I’ve been trying out the Dragon Dictation iPhone app. It’s still not what I really want, which is system-level speech control of a mobile device that would give me the option to use speech for anything. But it’s a step in the right direction of making the iPhone more hands-free.
Here’s how Dragon Dictation for the iPhone works: open the app, hit one button, speak up to 30 seconds of dictation, then hit another button to say you’re done. Your dictation shows up on the screen a few seconds later. Behind the scenes the audio file you’ve dictated is sent to a server, put through a speech-recognition engine, and the results sent back to your screen. Now you can add to your text by dictating again, or hit an actions button that gives you three choices: send what you’ve written to your e-mail app, send it to your text app, or copy it to the clipboard so you can paste it someplace else.
The recognition is usually fairly accurate in quiet environments. Not surprisingly, you get a lot of errors in noisy environments. To its credit, on a mobile device the built-in microphone is not optimal for speech-recognition. It does pretty well given these constraints.
Here’s a practical suggestion that should be easy to implement: Add a decibel meter so people can see exactly how much background noise there it is at any given time. This would make people more aware of background noise so they could set their expectations accordingly.
The interface for correcting errors is reasonable. Tap on a word and there are sometimes alternates available or you can delete it. Tap the keyboard button and you can use the regular system keyboard to clean things up.
I have two interface suggestions:
1. You can’t use the regular system copy and paste without going into the keyboard mode. You should be able to. I suspect this is fairly easy to fix.
2. There is no speech facility for correcting errors. I think there’s a practical fix here as well.
First, some background. Full dictation on a mobile device is tricky. Full dictation speech engines take a lot of horsepower. Dragon Dictation sidesteps the problem by sending the dictation over the network to a server running a speech engine. The trade-off is it’s difficult to give the user close control of the text — you must dictate in batches and wait briefly to see the results. This makes it more difficult to offer ways to correct using speech. But I think there is a good solution already in use on another platform.

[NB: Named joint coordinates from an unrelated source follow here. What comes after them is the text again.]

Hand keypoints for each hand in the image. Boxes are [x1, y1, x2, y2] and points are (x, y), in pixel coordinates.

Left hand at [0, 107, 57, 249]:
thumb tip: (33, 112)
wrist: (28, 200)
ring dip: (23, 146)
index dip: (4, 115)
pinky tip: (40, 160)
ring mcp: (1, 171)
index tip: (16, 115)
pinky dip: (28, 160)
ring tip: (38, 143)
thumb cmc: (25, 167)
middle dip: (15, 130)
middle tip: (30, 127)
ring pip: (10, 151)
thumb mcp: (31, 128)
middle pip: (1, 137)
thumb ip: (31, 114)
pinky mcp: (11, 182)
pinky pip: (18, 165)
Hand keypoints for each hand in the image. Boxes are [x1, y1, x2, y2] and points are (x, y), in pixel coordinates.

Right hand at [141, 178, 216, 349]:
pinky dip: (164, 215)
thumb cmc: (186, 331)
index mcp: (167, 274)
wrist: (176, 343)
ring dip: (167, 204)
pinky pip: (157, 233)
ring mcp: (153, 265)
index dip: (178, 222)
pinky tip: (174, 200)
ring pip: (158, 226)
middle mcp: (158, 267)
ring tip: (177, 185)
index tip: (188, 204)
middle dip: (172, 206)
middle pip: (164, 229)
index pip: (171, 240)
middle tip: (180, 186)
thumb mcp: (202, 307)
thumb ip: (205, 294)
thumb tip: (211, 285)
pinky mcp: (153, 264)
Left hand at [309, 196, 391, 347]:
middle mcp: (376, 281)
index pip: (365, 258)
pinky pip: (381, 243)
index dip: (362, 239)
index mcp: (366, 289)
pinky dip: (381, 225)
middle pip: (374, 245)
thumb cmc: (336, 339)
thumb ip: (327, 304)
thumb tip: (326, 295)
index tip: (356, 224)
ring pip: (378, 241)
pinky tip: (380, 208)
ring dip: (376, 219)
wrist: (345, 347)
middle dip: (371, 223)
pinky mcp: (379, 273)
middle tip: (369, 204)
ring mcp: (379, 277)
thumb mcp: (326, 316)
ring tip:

Although it’s difficult to implement most speech commands given the server setup, the “Resume With” command that’s part of the Dragon NaturallySpeaking desktop speech application is a different animal. This command lets you start over at any point in the phrase you last dictated by picking up the last couple of words that will remain the same and dictating the rest over again.
This would make Dragon Dictation much more useful for people who are trying to be as hands-free as possible. It would also lower the frustration of misrecognitions and subtly teach people to dictate better.
It’s nice to see progress on mobile speech. I’m looking forward to more.